Turn the text lines in these rows into one numbered list, skipping any blank lines. Leave the pictures out.
Exercise inputs below:
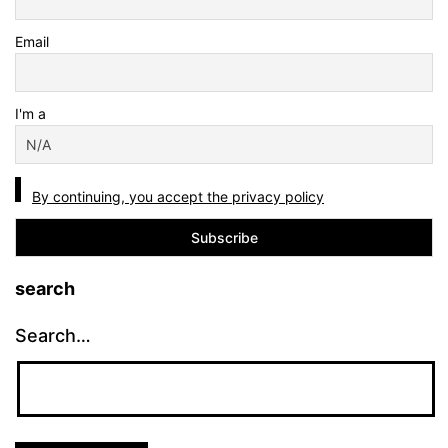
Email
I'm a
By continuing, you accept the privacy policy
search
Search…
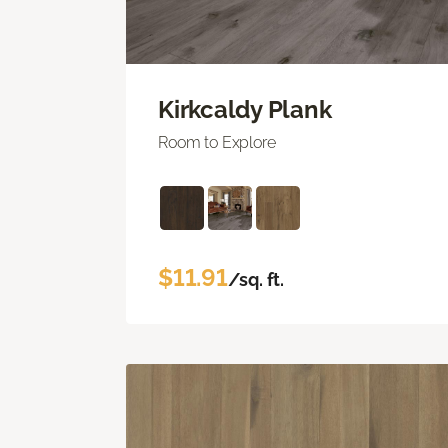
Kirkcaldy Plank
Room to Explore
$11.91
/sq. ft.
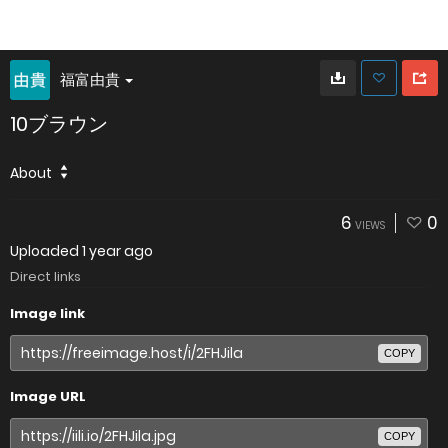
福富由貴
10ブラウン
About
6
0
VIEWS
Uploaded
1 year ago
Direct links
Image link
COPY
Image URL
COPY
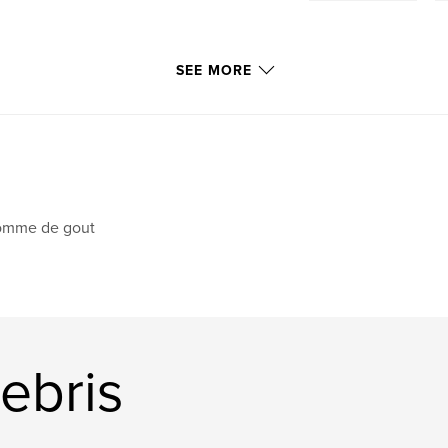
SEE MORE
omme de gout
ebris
End of Exercise inputs.
## [Written response]
1. Email
2. I'm a
3. By continuing, you accept the privacy policy
4. search
5. Search…
6. Kirkcaldy Plank
7. Room to Explore
8. $11.91
9. /sq. ft.
10. 福富由貴
11. 10ブラウン
12. About
13. 6
14. 0
15. VIEWS
16. Uploaded
17. 1 year ago
18. Direct links
19. Image link
20. COPY
21. Image URL
22. COPY
23. SEE MORE
24. omme de gout
25. ebris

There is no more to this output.